# Activity:
Print every line of the records below, character for character and in the same order.

== Source data

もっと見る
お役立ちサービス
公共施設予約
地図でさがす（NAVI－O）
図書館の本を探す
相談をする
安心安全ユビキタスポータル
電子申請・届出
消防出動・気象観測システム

====

# Answer to the problem:
もっと見る
お役立ちサービス
公共施設予約
地図でさがす（NAVI－O）
図書館の本を探す
相談をする
安心安全ユビキタスポータル
電子申請・届出
消防出動・気象観測システム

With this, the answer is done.